What should have been a pitcher’s duel quickly turned into a bullpen’s duel, and for once, the underdog prevailed. For as impotent as the Tampa Bay Rays were on Friday night (Carl Crawford on 3rd in the 7th with none out and you can’t get him home? Really?), Tampa’s offense took saved them tonight as they outlasted the Boston Red Sox, 9-8. While the Rays scored eight runs in the first six innings, those runs were largely in response to Sox offensives, as the game wasn’t anywhere close to won until an 11th inning sacrifice fly by BJ Upton plated the winning run.
The first half of the game was marked with a rash of solo shots, three on both sides, but when the bullpens buckled down, runs became much harder to come by. An 8-6 lead for the Rays in the 6th was whittled down to an 8-8 tie by the eight inning, and neither team could plate a run in the next few innings.
By the 11th inning, both bullpens were in serious trouble, even with the Rays leaning on 3 1/3 scoreless innings from Dan Wheeler. Neither starter lasted more than 4 1/3 innings, where 13 of the night’s 17 runs were given up. Hardly the expected outcome when Josh Beckett and Scott Kazmir take the mound in the postseason, but that’s where we are and this is what happened.
The decisive inning was the bottom of the 11th, as Mike Timlin, one of the most reliable relievers of our era, started the frame off by walking Dioner Navarro. That sentence alone has caused all Sox fans’ heads to explode. Timlin then walked the next batter (someone or something named Brett Zobrist), forced a fielder’s choice that put runners at second and third, then gave up the fatal sac fly that tied the series going into Boston. Timlin’s final line: 2/3 IP, 0 H, 3 BB, 1 R. Oh, and 1 L. Losing without giving up a hit is every bit as painful as you imagine it would be, so if you need Mike Timlin, he’ll be in the BDSM room, punishing himself within an inch of his life. You would too.
Needless to say, this is one hell of a win for the Rays, who prevailed despite spending five straight innings without scoring a run, which doesn’t often happen in the playoffs. You might think we’d provide a number for how often, in fact, that situation happens, but you’d have to really underestimate our laziness here.

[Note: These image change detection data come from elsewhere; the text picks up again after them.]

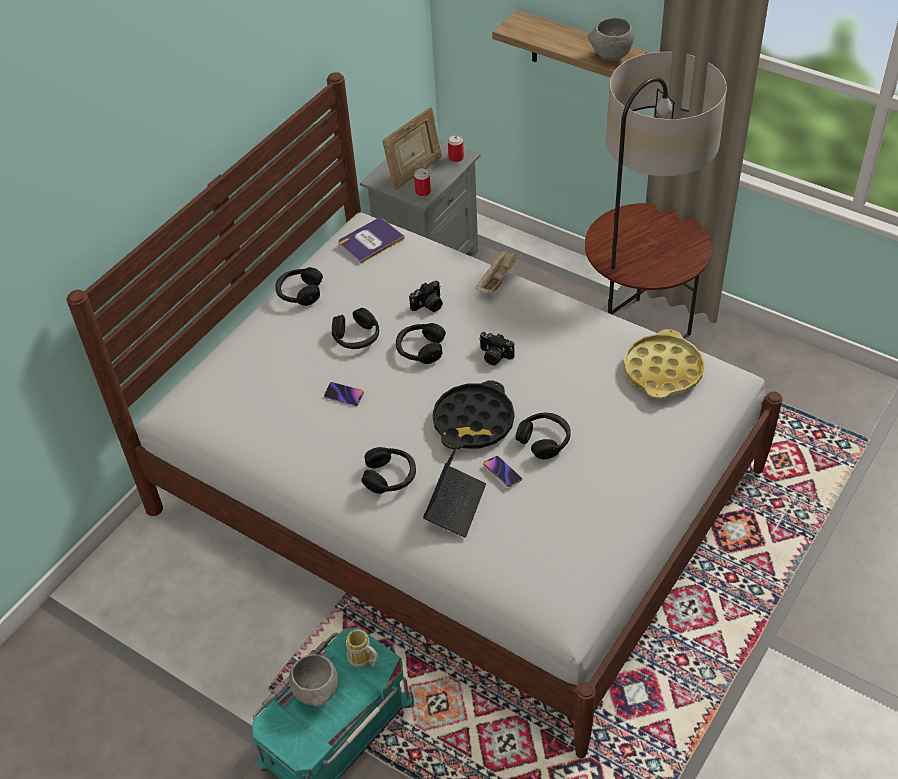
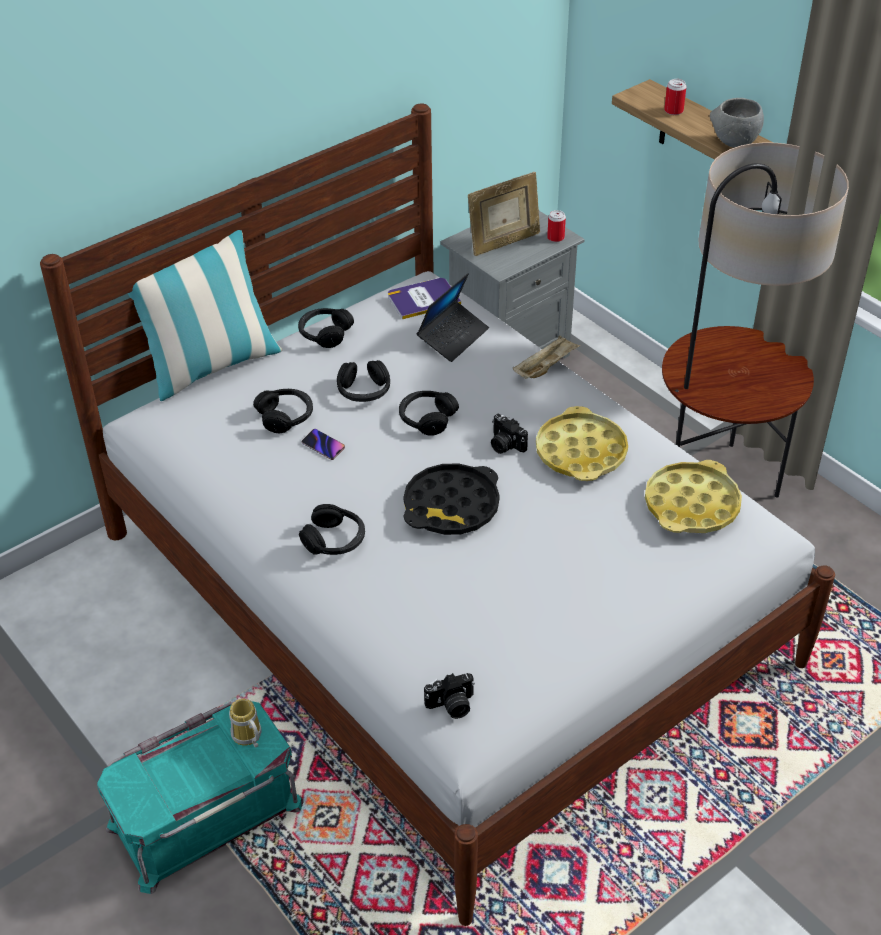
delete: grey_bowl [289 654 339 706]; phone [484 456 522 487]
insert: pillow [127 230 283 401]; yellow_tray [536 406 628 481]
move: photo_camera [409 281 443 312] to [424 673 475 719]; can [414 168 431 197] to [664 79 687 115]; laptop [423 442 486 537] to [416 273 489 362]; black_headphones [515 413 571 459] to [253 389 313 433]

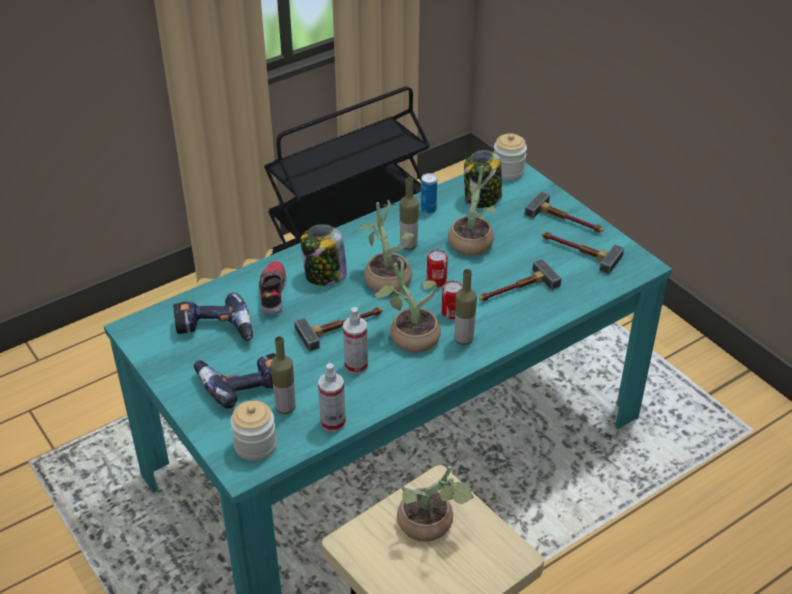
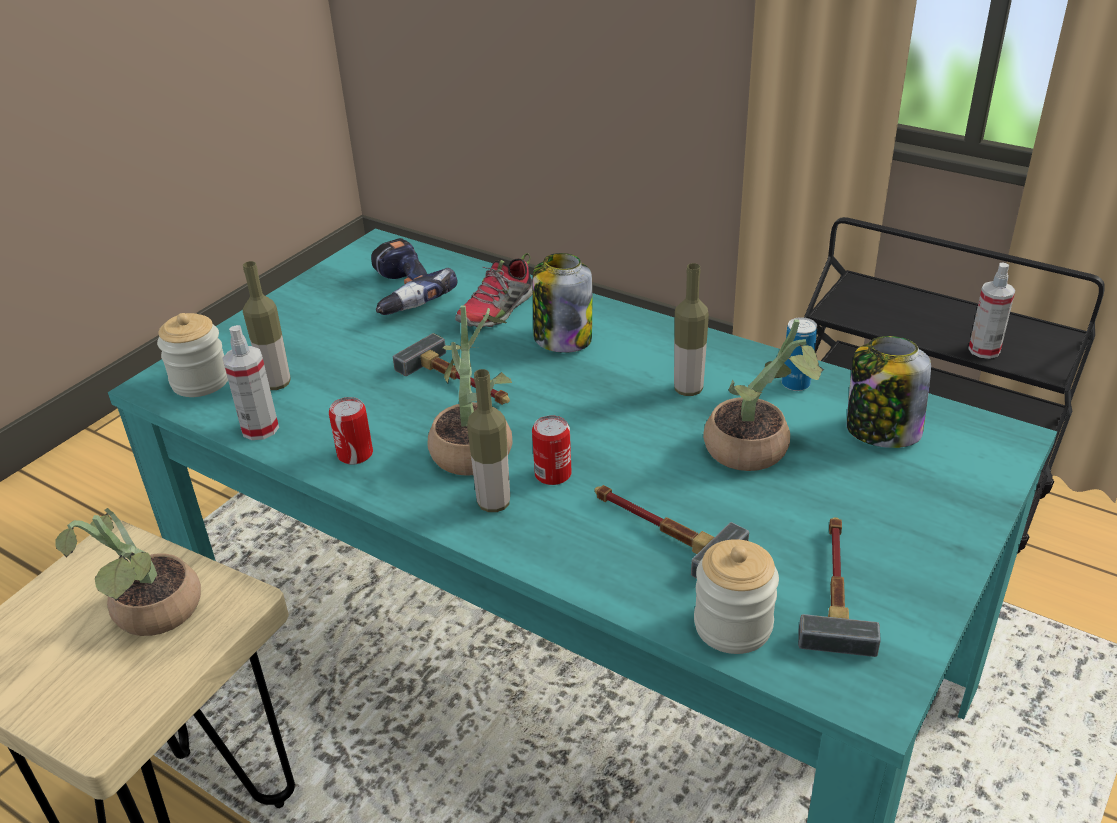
delete: power_drill [194 353 277 408]; potted_plant [359 200 415 294]; hammer [525 191 604 233]
move: spray_bottle [343 307 368 374] to [968 262 1015 359]; can [427 249 448 287] to [329 397 373 465]; jar [493 133 527 180] to [694 539 779 654]
rotate: shoe [259 261 287 314] = [455 253 533 328] 150 degrees clockwise

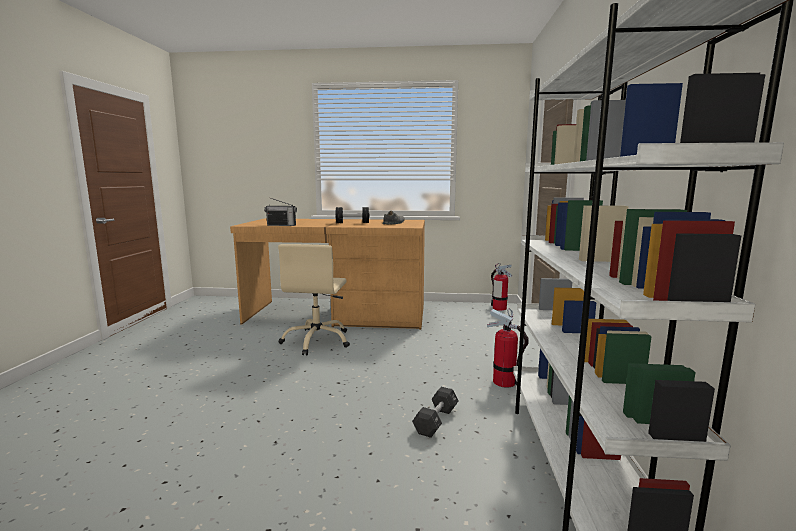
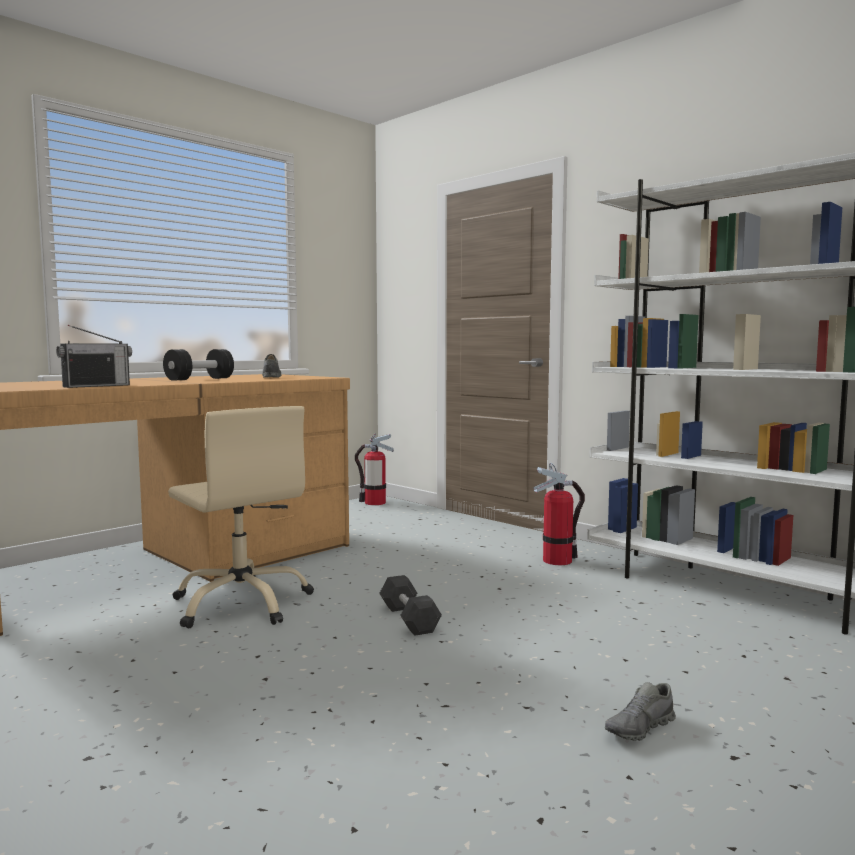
insert: grey_shoe [605 682 676 741]
move: black_dumbbell [412 387 459 438] to [379 575 442 636]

Game 3 moves back to Boston, and the Rays need to steal at least one in Fenway, otherwise we’re looking at an absoute cakewalk for the Red Sox against (in all likelihood) a tepid-at-best Phillies squad. Boston may be the dominant baseball franchise of the late oughts, but they’ll need to earn it this October against a more-than-feisty Rays squad.







8:38 am on October 12th, 2008
Yaknow, I even said "I'd better not see Timlin tonight" when it went into extra frames. Couldn't he have been in a duck blind last night instead of the Trop?